The U.S. Fish and Wildlife Service is seeking to authorize a controlled cull of mute swans in various states. Maryland plans to kill around 3,000 mute swans over the next two years.

However, all swans are currently protected under the U.S. Migratory Bird Treaty Act (even though the mute swan is non-migratory). But a bill is currently being advanced in the U.S. Congress to remove the mute swan and other invasive species from the list. U.S. animal welfare groups, for their part, argue that mute swans don't pose a significant threat to wetland habitats.

In the case of the Chesapeake Bay, environmental pollution—such as from runoff from intensive chicken farming—is to blame for lost wildlife, according to the Fund for Animals, based in New York.

The fund's president, Michael Markarian, said: "[Maryland's] complaint against the birds is not that they are causing problems now, but that they might cause problems in the future. The DNR is offering a solution in search of a problem, and it is managing wildlife by trying to predict the future. It's not scientific—it's voodoo management."

In England factors such as climate change and nutrient enrichment via sewage treatment plants may also harm river systems that support mute swans.
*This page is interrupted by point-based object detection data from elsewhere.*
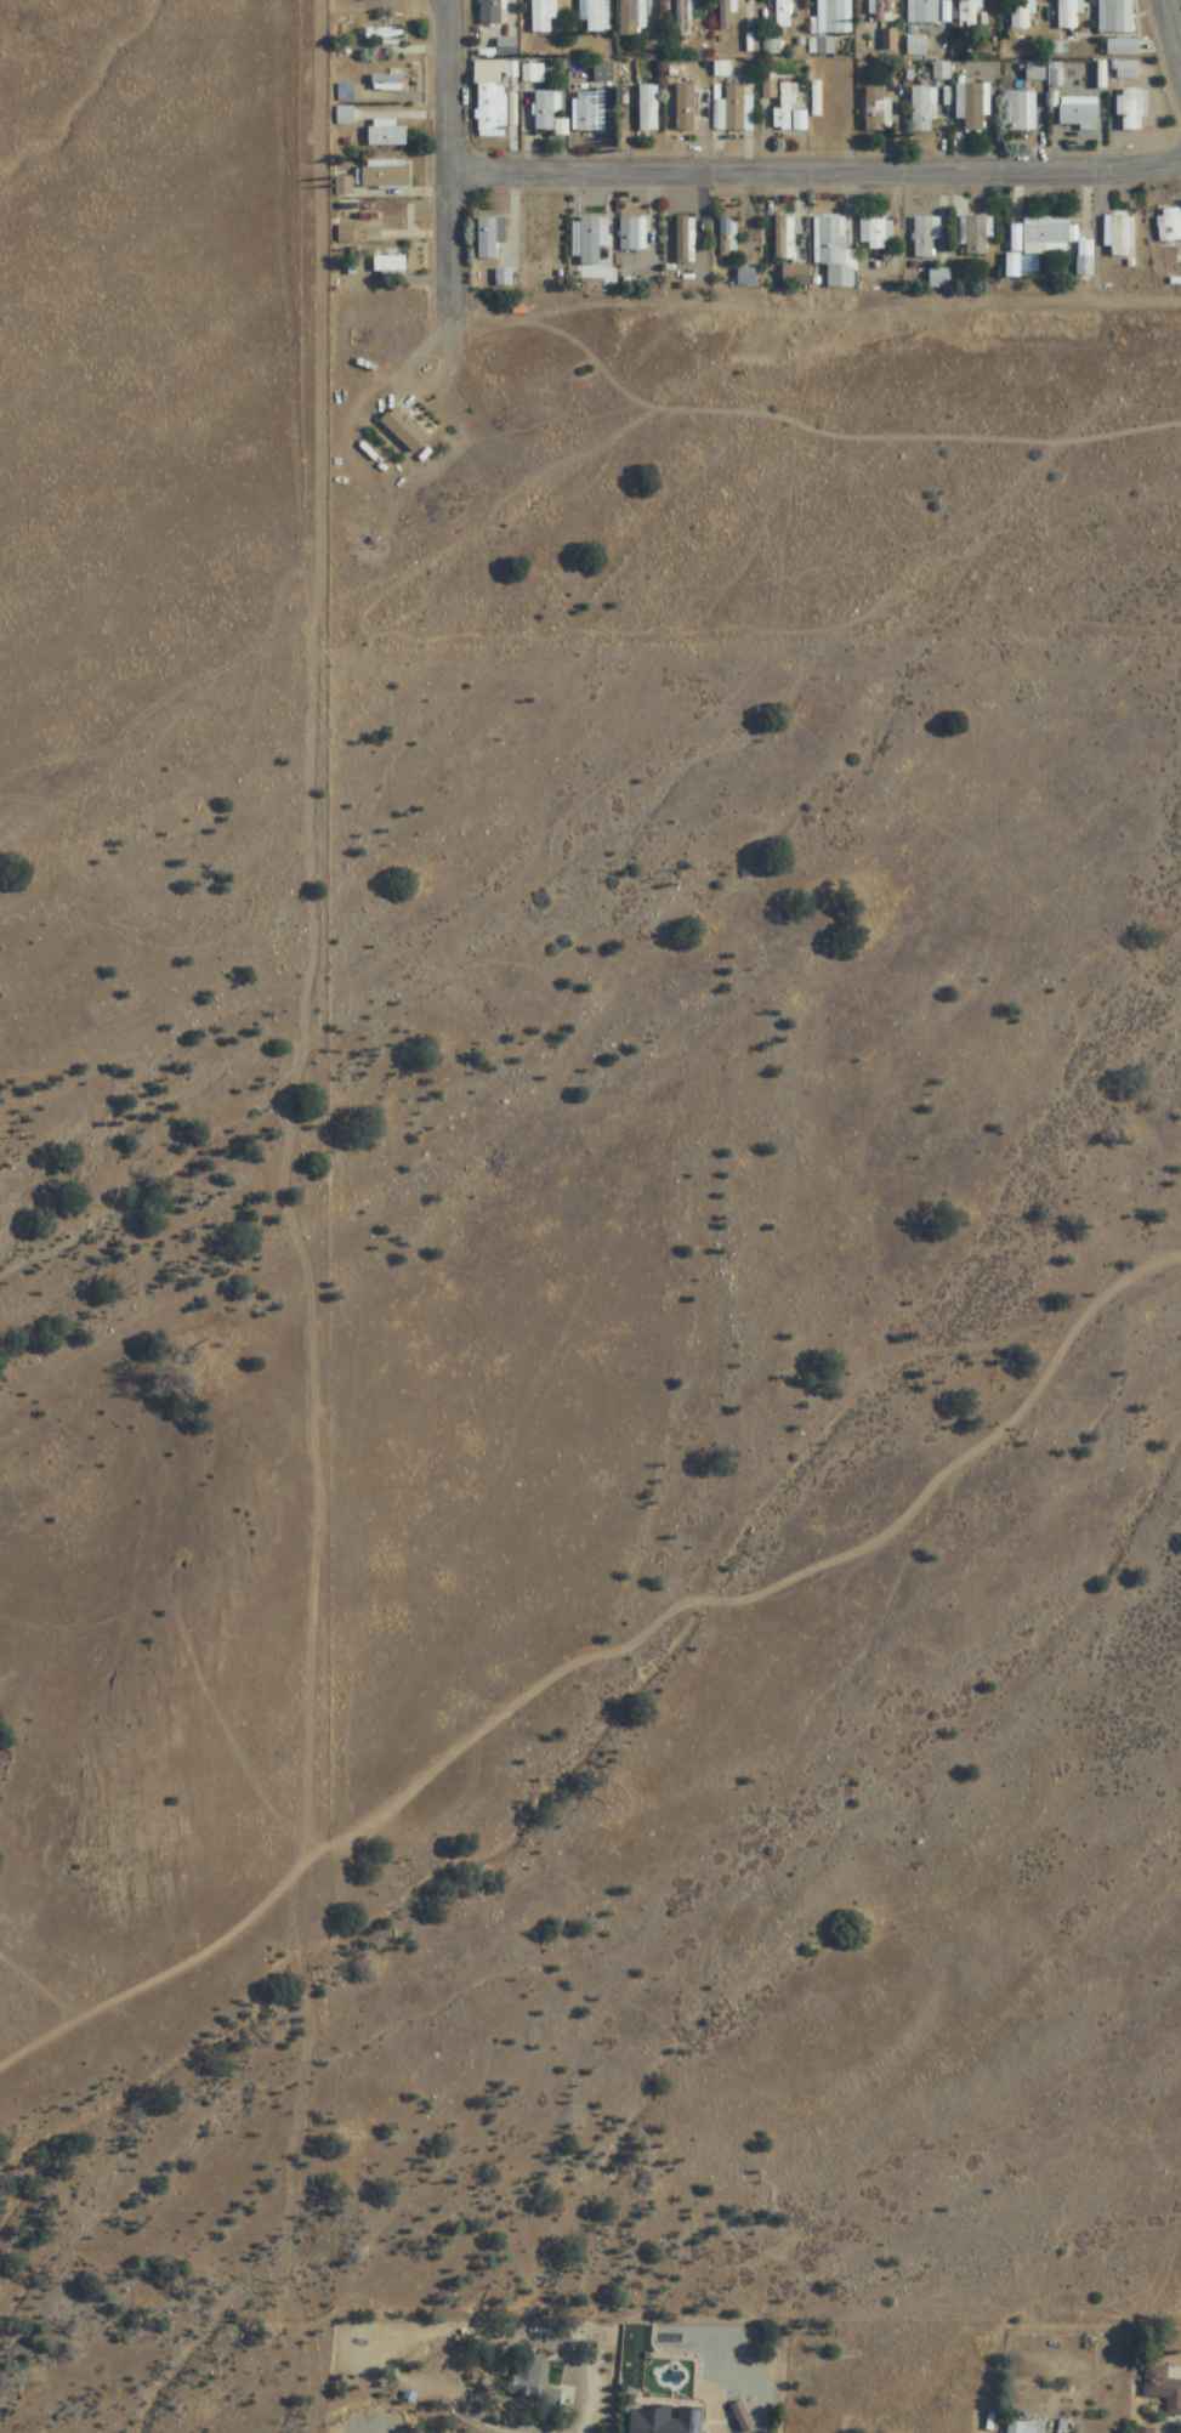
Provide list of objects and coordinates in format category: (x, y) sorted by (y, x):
road: (452, 6)
building: (882, 11)
building: (925, 12)
building: (490, 13)
building: (782, 14)
building: (968, 14)
building: (1021, 14)
building: (1068, 14)
building: (727, 15)
building: (543, 16)
building: (595, 16)
building: (834, 17)
building: (1113, 17)
building: (683, 18)
building: (637, 24)
road: (1172, 29)
building: (889, 40)
building: (772, 46)
building: (916, 46)
building: (822, 47)
building: (1122, 47)
building: (1124, 70)
building: (940, 71)
building: (1035, 71)
building: (603, 72)
building: (1055, 74)
building: (388, 82)
building: (345, 91)
building: (816, 98)
building: (491, 99)
building: (786, 105)
building: (971, 106)
building: (684, 107)
building: (648, 108)
building: (731, 108)
building: (874, 109)
building: (921, 109)
building: (1131, 109)
building: (589, 111)
building: (1019, 111)
building: (544, 112)
building: (1079, 112)
building: (345, 115)
building: (387, 134)
road: (459, 164)
building: (385, 174)
road: (820, 176)
building: (1171, 224)
building: (878, 233)
building: (631, 234)
building: (1120, 234)
building: (728, 235)
building: (924, 236)
building: (976, 236)
building: (1045, 236)
building: (490, 237)
building: (785, 237)
building: (684, 240)
building: (590, 241)
building: (834, 252)
building: (391, 268)
building: (794, 276)
building: (746, 277)
building: (939, 278)
building: (404, 430)
road: (625, 1206)
building: (534, 2380)
building: (1163, 2388)
building: (665, 2420)
building: (1025, 2426)
building: (1143, 2431)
But that shouldn't divert attention from the problems swans cause, Robin Mulholland said.

"Someone's got to stand up and say, 'This is how many [swans] we want, and we've got to keep populations at that level,'" he added. "It sounds hopelessly optimistic, but we live in a man-made environment, and we've got to begin to talk about controlling populations of certain protected species, otherwise they get out of hand."

The mute swan's soaring success could also signal its swan song.